**Questões**
a: Liste os movimentos que o texto sobre publicidade diz estarem sendo observados, principalmente nos portais de notícia.
b: Repita o trecho do texto sobre publicidade que se inicia com as palavras "Isso é publicidade" e se encerra com "ainda muito incipiente.".

**Texto de estudo**
════

Existe uso inconveniente da publicidade?

É perceptível que a publicidade está presente em qualquer site ou redes sociais, seja no computador ou no celular. A todo momento pipocam janelas com anúncios dos mais variados produtos ou serviços, mesmo que não tenhamos interesse no que é ostensivamente ofertado.

O que vemos hoje na internet é uma grande mistura do social com o comercial. Entendemos que questões financeiras levam a essa presença maciça, mas o exagero da publicidade, em alguns portais, sites e aplicativos, atrelado à falta de um planejamento visual adequado, bom senso e respeito aos usuários, já está incomodando muita gente. As pessoas não se conformam quando estão lendo uma notícia ou simplesmente navegando em busca de algo interessante, e, de repente, tem sua atenção sequestrada por um anúncio de página inteira, genérico e sem a menor relevância para ela.

Isso é publicidade ou interrupção?

Todo negócio, digital ou não, deve ser rentável e lucrativo e, mesmo que ele se sustente exclusivamente da comercialização de espaços publicitários, deve buscar o equilíbrio entre o social e o comercial, estabelecendo critérios para a veiculação destes anúncios. Será que o poder econômico de algumas marcas, que querem se impor pelo cansaço, é maior que o direito do usuário? Forçar a barra para aparecer é, no mínimo, inconveniente. Alguns movimentos vem sendo observados, principalmente nos portais de notícia: assinatura paga, propaganda direcionada ou ainda o reposicionamento de anúncios em layouts mais inteligentes, mas tudo ainda muito incipiente.

Defendemos a separação entre o social (momento de lazer e informação) do comercial (momento de pesquisa/compra). Desse modo, a publicidade será usada de forma mais humana, se concentrando não somente em separar as pessoas em perfis de consumo e sim fazendo o consumidor conhecer, em detalhes, produtos que ele realmente deseja naquele momento.

════

**Informações exibidas**
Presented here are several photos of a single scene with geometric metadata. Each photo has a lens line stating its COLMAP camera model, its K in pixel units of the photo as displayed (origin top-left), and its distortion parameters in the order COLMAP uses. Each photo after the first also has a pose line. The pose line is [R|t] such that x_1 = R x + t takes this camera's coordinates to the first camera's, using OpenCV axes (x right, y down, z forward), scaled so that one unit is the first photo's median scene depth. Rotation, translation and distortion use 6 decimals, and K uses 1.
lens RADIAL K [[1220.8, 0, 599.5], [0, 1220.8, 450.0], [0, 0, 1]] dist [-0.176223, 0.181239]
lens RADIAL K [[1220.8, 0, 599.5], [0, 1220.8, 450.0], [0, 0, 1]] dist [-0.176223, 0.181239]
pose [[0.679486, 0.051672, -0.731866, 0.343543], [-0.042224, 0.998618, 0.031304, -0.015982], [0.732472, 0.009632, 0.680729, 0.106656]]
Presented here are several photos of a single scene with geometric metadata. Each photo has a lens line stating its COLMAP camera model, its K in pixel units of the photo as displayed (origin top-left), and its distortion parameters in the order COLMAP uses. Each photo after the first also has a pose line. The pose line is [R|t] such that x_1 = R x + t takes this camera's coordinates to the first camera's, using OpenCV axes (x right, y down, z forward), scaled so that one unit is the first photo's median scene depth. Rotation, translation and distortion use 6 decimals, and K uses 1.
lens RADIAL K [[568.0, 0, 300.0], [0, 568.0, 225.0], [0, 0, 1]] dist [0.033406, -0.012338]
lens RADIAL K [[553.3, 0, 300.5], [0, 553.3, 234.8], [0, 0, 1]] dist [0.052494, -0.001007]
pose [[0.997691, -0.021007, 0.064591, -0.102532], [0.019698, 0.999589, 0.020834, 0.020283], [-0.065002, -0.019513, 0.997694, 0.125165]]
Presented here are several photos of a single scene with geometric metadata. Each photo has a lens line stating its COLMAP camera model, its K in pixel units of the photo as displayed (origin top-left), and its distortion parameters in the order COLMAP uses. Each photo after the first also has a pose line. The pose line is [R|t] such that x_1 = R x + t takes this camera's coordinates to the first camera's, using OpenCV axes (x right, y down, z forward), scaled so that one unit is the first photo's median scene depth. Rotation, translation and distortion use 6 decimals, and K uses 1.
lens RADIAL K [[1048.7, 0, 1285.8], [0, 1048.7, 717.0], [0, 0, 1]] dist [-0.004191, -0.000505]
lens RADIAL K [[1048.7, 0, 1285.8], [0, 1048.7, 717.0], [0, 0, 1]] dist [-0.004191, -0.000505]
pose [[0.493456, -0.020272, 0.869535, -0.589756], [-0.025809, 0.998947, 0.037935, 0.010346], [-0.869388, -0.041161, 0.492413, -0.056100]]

════

**Respostas dos exercícios**
a:
- assinatura paga
- propaganda direcionada
- reposicionamento de anúncios em layouts mais inteligentes

b:
Isso é publicidade ou interrupção?

Todo negócio, digital ou não, deve ser rentável e lucrativo e, mesmo que ele se sustente exclusivamente da comercialização de espaços publicitários, deve buscar o equilíbrio entre o social e o comercial, estabelecendo critérios para a veiculação destes anúncios. Será que o poder econômico de algumas marcas, que querem se impor pelo cansaço, é maior que o direito do usuário? Forçar a barra para aparecer é, no mínimo, inconveniente. Alguns movimentos vem sendo observados, principalmente nos portais de notícia: assinatura paga, propaganda direcionada ou ainda o reposicionamento de anúncios em layouts mais inteligentes, mas tudo ainda muito incipiente.